久しぶりのフィールド
ちょっとゆとりが出来たので、久しぶりに鳥を見るためフィールドへ出た。
枯れがれとした冬の野に柔らかい陽が射し、遠くにチュウヒが止まっている。
いいなあ、この風景。 やはり冬の景色が好きである。
車で回るうち、ひとりふたりと鳥の友人たちに出会い、近況や鳥の話になるのも楽しい。
コミミズクが昼間から飛ぶという。 出る場所で張り込むことにした。
誰もがそうだろう。 私もこの鳥が大好きである。
枯野を音もなく飛ぶのを見ると、鳥好きの血が騒ぐ。
車を止めて中でひっそりと待つ。
1時間ほど経ったころ、車の前をふわ〜っと飛ぶ。
遠くの草はらに下りた。
動かない。 1時間経過。
外に出ることはタブーなのでじっと待つが、ぞくぞくとバーダーの車が集まってくる。
前はプロ写真家、後ろはあの人。ハヤブサがヘビをつかんで海へ捨てた話を聞かせてくれた。

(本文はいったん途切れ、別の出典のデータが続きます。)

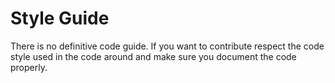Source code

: # Style Guide

There is no definitive code guide. If you want to contribute respect the code style used in the code around and make sure you document the code properly. 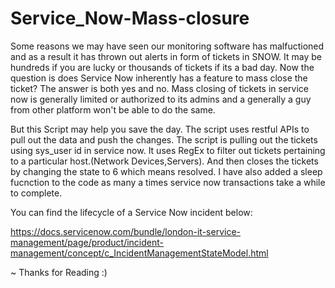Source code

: # Service_Now-Mass-closure


Some reasons we may have seen our monitoring software has malfuctioned and as a result it has thrown out alerts in form of tickets in SNOW.
It may be hundreds if you are lucky or thousands of tickets if its a bad day. Now the question is does Service Now inherently has a feature to 
mass close the ticket?
The answer is both yes and no. Mass closing of tickets in service now is generally limited or authorized to its admins and a generally a guy
from other platform won't be able to do the same.

But this Script may help you save the day.
The script uses restful APIs to pull out the data and push the changes. The script is pulling out the tickets using sys_user id in service now.
It uses RegEx to filter out tickets pertaining to a particular host.(Network Devices,Servers). And then closes the tickets by changing the state to 6
which means resolved. I have also added a sleep fucnction to the code as many a times service now transactions take a while to complete.

You can find the lifecycle of a Service Now incident below:

https://docs.servicenow.com/bundle/london-it-service-management/page/product/incident-management/concept/c_IncidentManagementStateModel.html

~ Thanks for Reading :)
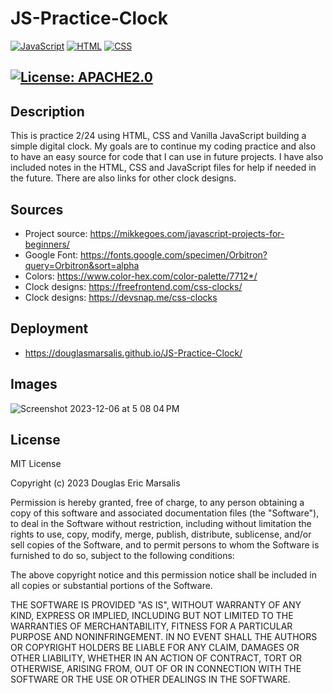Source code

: # JS-Practice-Clock
[![JavaScript](https://img.shields.io/badge/JavaScript-ES6-yellow)](https://www.ecma-international.org/ecma-262/6.0/)
[![HTML](https://img.shields.io/badge/HTML5-blue)](https://developer.mozilla.org/en-US/docs/Web/Guide/HTML/HTML5)
[![CSS](https://img.shields.io/badge/CSS3-orange)](https://developer.mozilla.org/en-US/docs/Web/CSS)

## [![License: APACHE2.0](https://img.shields.io/badge/License:_MIT-orange)](https://opensource.org/license/mit/)

## Description
This is practice 2/24 using HTML, CSS and Vanilla JavaScript building a simple digital clock.  My goals are to continue my coding practice and also to have an easy source for code that I can use in future projects.  I have also included notes in the HTML, CSS and JavaScript files for help if needed in the future. There are also links for other clock designs.

## Sources
* Project source: https://mikkegoes.com/javascript-projects-for-beginners/
* Google Font: https://fonts.google.com/specimen/Orbitron?query=Orbitron&sort=alpha
* Colors: https://www.color-hex.com/color-palette/7712*/
* Clock designs: https://freefrontend.com/css-clocks/
* Clock designs: https://devsnap.me/css-clocks

## Deployment
* https://douglasmarsalis.github.io/JS-Practice-Clock/

## Images
![Screenshot 2023-12-06 at 5 08 04 PM](https://github.com/douglasmarsalis/JS-Practice-Clock/assets/112460009/6944a8ae-8c9f-4813-aa9e-2bb3e57bb56f)

## License
MIT License

Copyright (c) 2023 Douglas Eric Marsalis

Permission is hereby granted, free of charge, to any person obtaining a copy
of this software and associated documentation files (the "Software"), to deal
in the Software without restriction, including without limitation the rights
to use, copy, modify, merge, publish, distribute, sublicense, and/or sell
copies of the Software, and to permit persons to whom the Software is
furnished to do so, subject to the following conditions:

The above copyright notice and this permission notice shall be included in all
copies or substantial portions of the Software.

THE SOFTWARE IS PROVIDED "AS IS", WITHOUT WARRANTY OF ANY KIND, EXPRESS OR
IMPLIED, INCLUDING BUT NOT LIMITED TO THE WARRANTIES OF MERCHANTABILITY,
FITNESS FOR A PARTICULAR PURPOSE AND NONINFRINGEMENT. IN NO EVENT SHALL THE
AUTHORS OR COPYRIGHT HOLDERS BE LIABLE FOR ANY CLAIM, DAMAGES OR OTHER
LIABILITY, WHETHER IN AN ACTION OF CONTRACT, TORT OR OTHERWISE, ARISING FROM,
OUT OF OR IN CONNECTION WITH THE SOFTWARE OR THE USE OR OTHER DEALINGS IN THE
SOFTWARE.

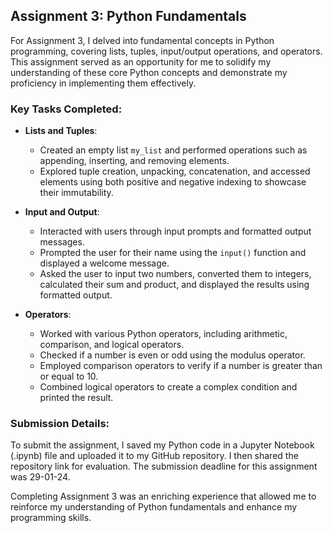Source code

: ## Assignment 3: Python Fundamentals

For Assignment 3, I delved into fundamental concepts in Python programming, covering lists, tuples, input/output operations, and operators. This assignment served as an opportunity for me to solidify my understanding of these core Python concepts and demonstrate my proficiency in implementing them effectively.

### Key Tasks Completed:

- **Lists and Tuples**:
  - Created an empty list `my_list` and performed operations such as appending, inserting, and removing elements.
  - Explored tuple creation, unpacking, concatenation, and accessed elements using both positive and negative indexing to showcase their immutability.

- **Input and Output**:
  - Interacted with users through input prompts and formatted output messages.
  - Prompted the user for their name using the `input()` function and displayed a welcome message.
  - Asked the user to input two numbers, converted them to integers, calculated their sum and product, and displayed the results using formatted output.

- **Operators**:
  - Worked with various Python operators, including arithmetic, comparison, and logical operators.
  - Checked if a number is even or odd using the modulus operator.
  - Employed comparison operators to verify if a number is greater than or equal to 10.
  - Combined logical operators to create a complex condition and printed the result.

### Submission Details:

To submit the assignment, I saved my Python code in a Jupyter Notebook (.ipynb) file and uploaded it to my GitHub repository. I then shared the repository link for evaluation. The submission deadline for this assignment was 29-01-24.

Completing Assignment 3 was an enriching experience that allowed me to reinforce my understanding of Python fundamentals and enhance my programming skills.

うろうろしているのは、何年も会ってないあの人。サシバを見に行って一緒になった。
短いレンズで撮った群れの写真が上手だった。
眠くなりかけたころ、コミミズクは飛び出した。
写真家の車のすぐ近くを飛んでいる。 さすが、ポイントを摑むのがうまいな。
いつの間にか車の向きも微調整してあって 参考になる。
動きたいところだがじっと待っている。
時おり、エサを見つけては反転して地面へ下りるが、いかんせん遠い。
やがてこちらへ向かいだした。さあ、モノにするぞ!
逆光の中を、翼を光らせてこちらへ来た。 冬らしい写真が撮れたと思う。
もう1枚、タンポポの白い綿毛の上を飛ぶのも。
車のすぐ横も飛ぶが、これは難しい。
近すぎてピントどころか、ファインダーに入れるので精一杯。
いわゆるノートリミングでこのサイズだが、こういう近さできわどくショットを決めるのは
愉快。 運動神経との戦いだ。
ああ、楽しかった。
ホシムクドリももう渡ってきている。
冬は今からが本番であるが、しかし春はそう遠くない。
楽しみはすぐ手元にはないが、先に見えている。
手のひらで暖めるようにして、こういう時期を楽しむのが、好きである。